## [Exercise material]
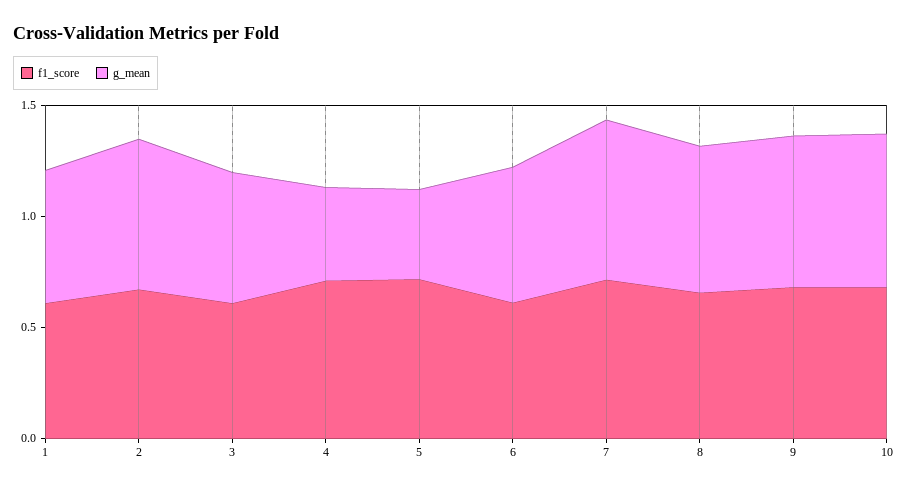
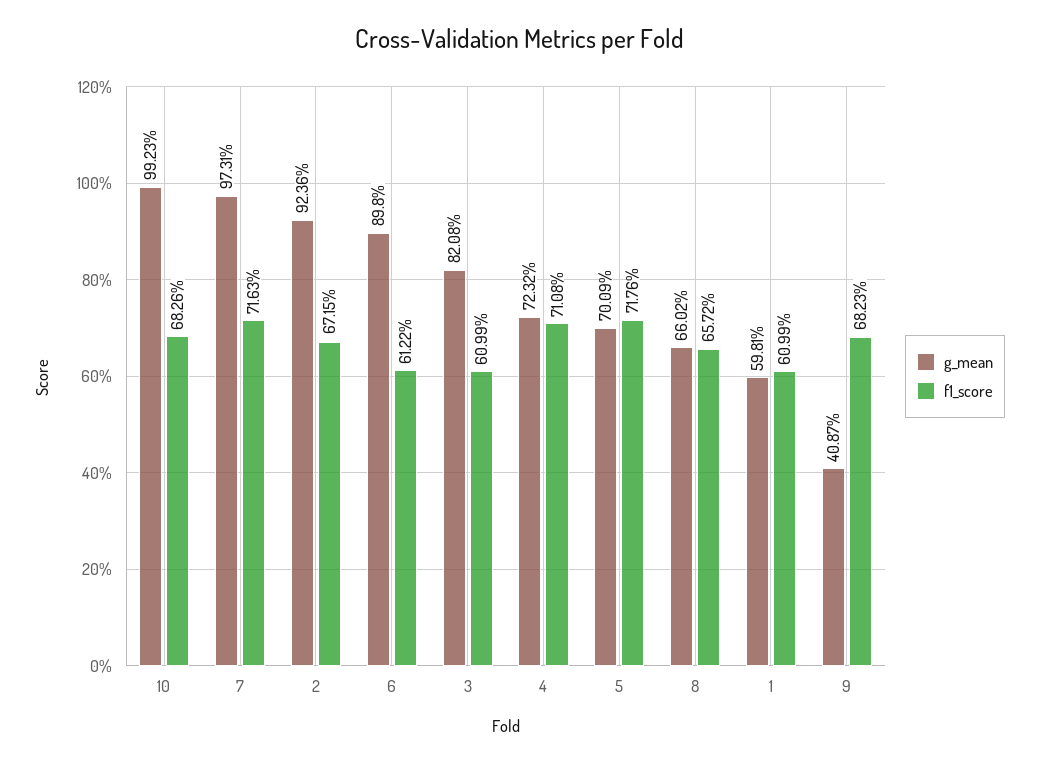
  {
    "f1_score": {
      "1": 0.6099,
      "2": 0.6715,
      "3": 0.6099,
      "4": 0.7108,
      "5": 0.7176,
      "6": 0.6122,
      "7": 0.7163,
      "8": 0.6572,
      "9": 0.6823,
      "10": 0.6826
    },
    "g_mean": {
      "1": 0.5981,
-     "2": 0.7,
+     "2": 0.9236,
-     "3": 0.6,
+     "3": 0.8208,
-     "4": 0.4,
+     "4": 0.7232,
-     "5": 0.4,
+     "5": 0.7009,
-     "6": 0.6,
+     "6": 0.898,
-     "7": 0.7,
+     "7": 0.9731,
      "8": 0.6602,
-     "9": 0.7,
+     "9": 0.4087,
-     "10": 0.7
+     "10": 0.9923
    }
  }

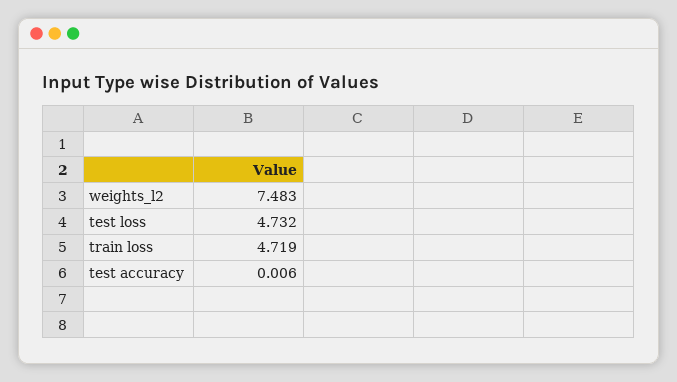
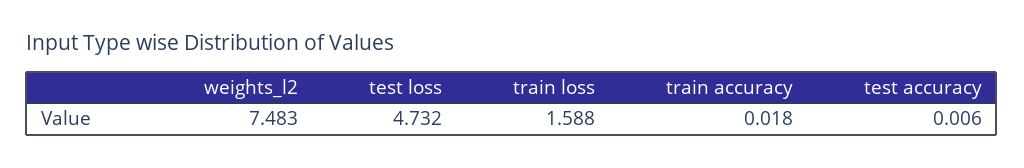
  {
    "weights_l2": 7.483,
    "test loss": 4.732,
-   "train loss": 4.719,
+   "train loss": 1.588,
-   "test accuracy": 0.006
+   "test accuracy": 0.006,
+   "train accuracy": 0.018
  }

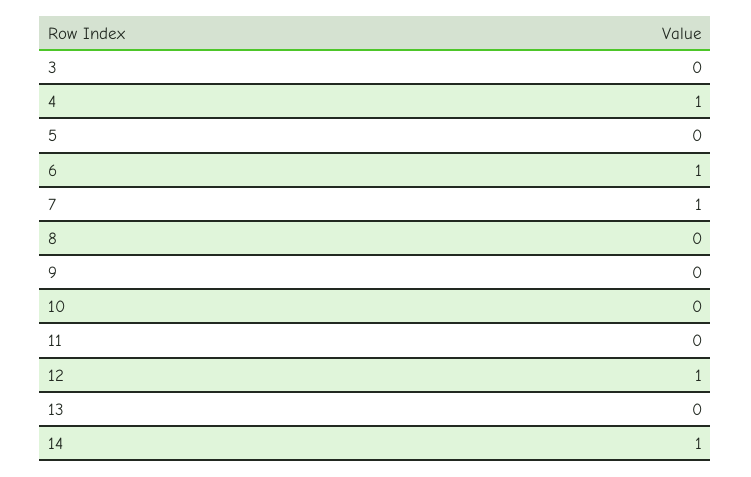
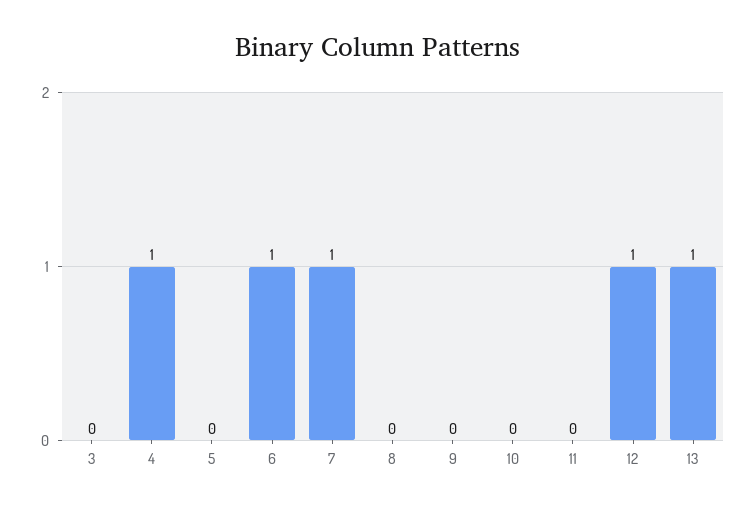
  {
    "3": 0,
    "4": 1,
    "5": 0,
    "6": 1,
    "7": 1,
    "8": 0,
    "9": 0,
    "10": 0,
    "11": 0,
    "12": 1,
-   "13": 0,
+   "13": 1
-   "14": 1
  }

## [Instructions to follow]
Reproduce the data above without a single change, please, but without its pictures.

## [Answer area]
  {
    "f1_score": {
      "1": 0.6099,
      "2": 0.6715,
      "3": 0.6099,
      "4": 0.7108,
      "5": 0.7176,
      "6": 0.6122,
      "7": 0.7163,
      "8": 0.6572,
      "9": 0.6823,
      "10": 0.6826
    },
    "g_mean": {
      "1": 0.5981,
-     "2": 0.7,
+     "2": 0.9236,
-     "3": 0.6,
+     "3": 0.8208,
-     "4": 0.4,
+     "4": 0.7232,
-     "5": 0.4,
+     "5": 0.7009,
-     "6": 0.6,
+     "6": 0.898,
-     "7": 0.7,
+     "7": 0.9731,
      "8": 0.6602,
-     "9": 0.7,
+     "9": 0.4087,
-     "10": 0.7
+     "10": 0.9923
    }
  }

  {
    "weights_l2": 7.483,
    "test loss": 4.732,
-   "train loss": 4.719,
+   "train loss": 1.588,
-   "test accuracy": 0.006
+   "test accuracy": 0.006,
+   "train accuracy": 0.018
  }

  {
    "3": 0,
    "4": 1,
    "5": 0,
    "6": 1,
    "7": 1,
    "8": 0,
    "9": 0,
    "10": 0,
    "11": 0,
    "12": 1,
-   "13": 0,
+   "13": 1
-   "14": 1
  }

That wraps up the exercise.